→ **YOUR TASK**
In the article about Kenneth Baker below, what is the only school lesson he can recall?

Kenneth Baker, Margaret Thatcher's education secretary, has been in a war of words with one of his successors. 

By Patrick Maguire

When I meet Kenneth Baker, once Margaret Thatcher’s reforming education secretary, conversation quickly turns to an unexpected coincidence. We are old boys of the same school: a sixth-form college in Southport that was, in Baker’s day, the local grammar. Fittingly for a man enraged by the exclusion of technical subjects from the modern curriculum, he can only recall one lesson: carpentry.

Seven decades on, Lord Baker – who counts Sats, the national curriculum, league tables, and student loans among his innovations – is still preoccupied with technical education. His charity, the Baker Dearing Educational Trust, oversees university technical colleges (UTCs), the specialist free schools that work with businesses and higher education institutions to provide a vocational curriculum for students aged 14-19. He is also a working peer, and a doughty evangelist for technical education and apprenticeships in the upper chamber.

→ **Data excerpts**
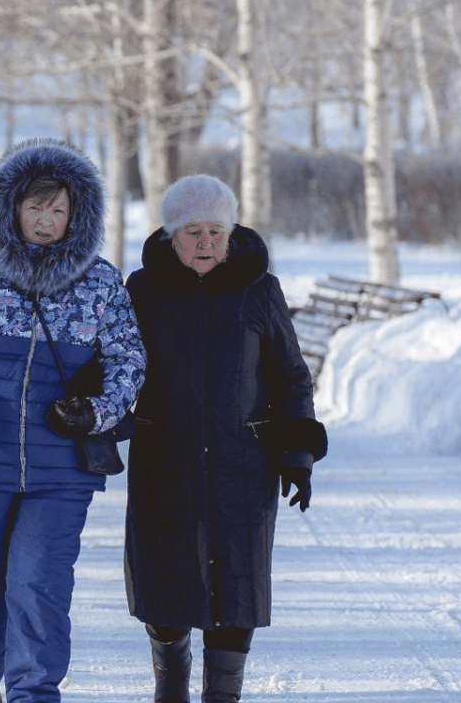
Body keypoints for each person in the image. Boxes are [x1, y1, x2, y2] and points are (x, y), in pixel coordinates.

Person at [0, 138, 146, 703]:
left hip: (62, 469)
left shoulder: (101, 282)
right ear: (12, 208)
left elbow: (129, 361)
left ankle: (35, 691)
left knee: (38, 583)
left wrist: (97, 411)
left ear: (77, 216)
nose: (46, 221)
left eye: (58, 210)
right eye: (35, 208)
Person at [122, 175, 328, 703]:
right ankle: (170, 684)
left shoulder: (260, 290)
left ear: (232, 233)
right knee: (165, 587)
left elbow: (291, 378)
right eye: (193, 232)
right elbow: (113, 369)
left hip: (245, 466)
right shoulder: (142, 291)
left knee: (236, 588)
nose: (207, 244)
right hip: (163, 465)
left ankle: (224, 695)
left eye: (217, 231)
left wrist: (299, 457)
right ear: (171, 237)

→ **FINAL ANSWER**
Carpentry.